When I was in elementary school, my best friend and I got the crazy idea to take part in the Walk for Mankind: a 30 kilometer walk that was a fundraiser for … like I would know.
In the months leading up to the walk, every recess we dutifully walked around the playground on the third of a mile track, keeping a record of mileage. We were so proud of ourselves in the week leading up to the event when we passed the 18 mile mark. We knew we were ready. Only in an 11-year-old’s mind is walking 18 miles over two months preparation for walking 18 miles in one day, but there is a definite benefit to being young and stupid: we didn’t know enough not to try!
Once we started walking that day, there was no way we weren’t going to finish. Fortunately for us, our young bodies were resilient. We walked and talked and joked. We had our badges punched at each stop. We ate up all the attention we got from the volunteers on the course.
When we finally finished, I called Ma, and she came to pick us up. Before the walk, Ma made sure I knew how to tell her where I was when I called home: “Don’t call me and say I’m on the corner of ‘Walk’ and ‘Don’t Walk’!”

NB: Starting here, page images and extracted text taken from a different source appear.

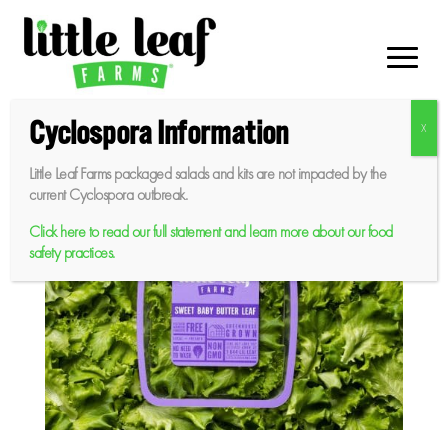
Skip
to
content
Cyclospora Information
Little Leaf Farms packaged salads and kits are not impacted by the
current Cyclospora outbreak.
Click here to read our full statement and learn more about our food
safety practices.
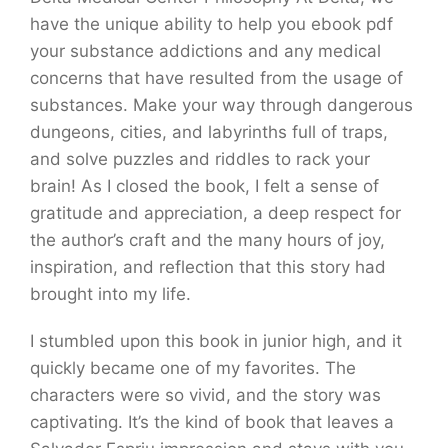
have the unique ability to help you ebook pdf
your substance addictions and any medical
concerns that have resulted from the usage of
substances. Make your way through dangerous
dungeons, cities, and labyrinths full of traps,
and solve puzzles and riddles to rack your
brain! As I closed the book, I felt a sense of
gratitude and appreciation, a deep respect for
the author’s craft and the many hours of joy,
inspiration, and reflection that this story had
brought into my life.
I stumbled upon this book in junior high, and it
quickly became one of my favorites. The
characters were so vivid, and the story was
captivating. It’s the kind of book that leaves a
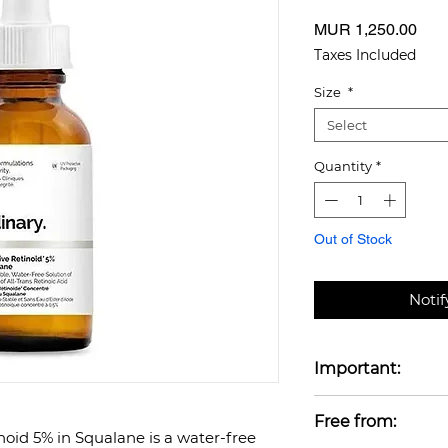
Pric
MUR 1,250.00
Taxes Included
Size
*
Select
Quantity
*
Out of Stock
Noti
Important:
Do not use produc
Free from:
Retinoids when pr
oid 5% in Squalane is a water-free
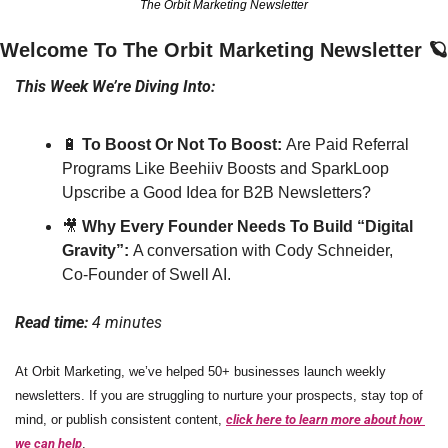
The Orbit Marketing Newsletter
Welcome To The Orbit Marketing Newsletter 
🪐
This Week We’re Diving Into:
🔋
 To Boost Or Not To Boost: 
Are Paid Referral 
Programs Like Beehiiv Boosts and SparkLoop 
Upscribe a Good Idea for B2B Newsletters?
🎥
Why Every Founder Needs To Build “Digital 
Gravity”: 
A conversation with Cody Schneider, 
Co-Founder of Swell AI. 
Read time: 
4 minutes
At Orbit Marketing, we’ve helped 50+ businesses launch weekly 
newsletters. If you are struggling to nurture your prospects, stay top of 
mind, or publish consistent content, 
click here to learn more about how 
we can help
.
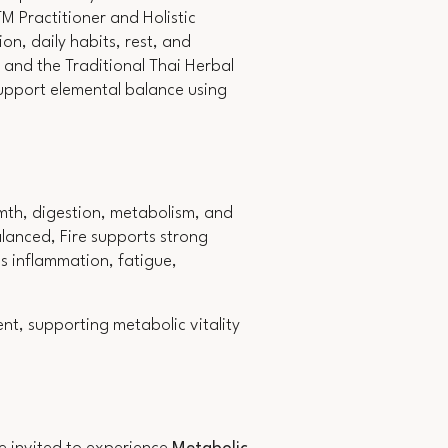
 Practitioner and Holistic
on, daily habits, rest, and
 and the Traditional Thai Herbal
support elemental balance using
rmth, digestion, metabolism, and
lanced, Fire supports strong
s inflammation, fatigue,
nt, supporting metabolic vitality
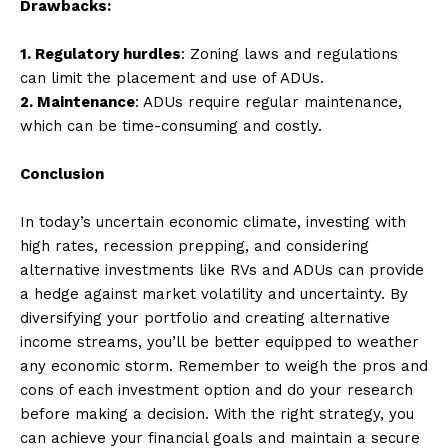
Drawbacks:
1. Regulatory hurdles
: Zoning laws and regulations
can limit the placement and use of ADUs.
2. Maintenance
: ADUs require regular maintenance,
which can be time-consuming and costly.
Conclusion
In today’s uncertain economic climate, investing with
high rates, recession prepping, and considering
alternative investments like RVs and ADUs can provide
a hedge against market volatility and uncertainty. By
diversifying your portfolio and creating alternative
income streams, you’ll be better equipped to weather
any economic storm. Remember to weigh the pros and
cons of each investment option and do your research
before making a decision. With the right strategy, you
can achieve your financial goals and maintain a secure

She was great about emphasizing to call her when we were done with the walk, as opposed to finishing it. It subtly gave us permission to stop if it was too hard, and it was a huge source of pride when we did the whole thing.
In our current time of helicopter parents, I’m grateful that I was given so much freedom to explore the world on my own. Thanks, Ma, for giving me my wings to fly … and the occasional nudge out of the nest.
Growing up, how much freedom were you given? or What feat are you proud of from your youth?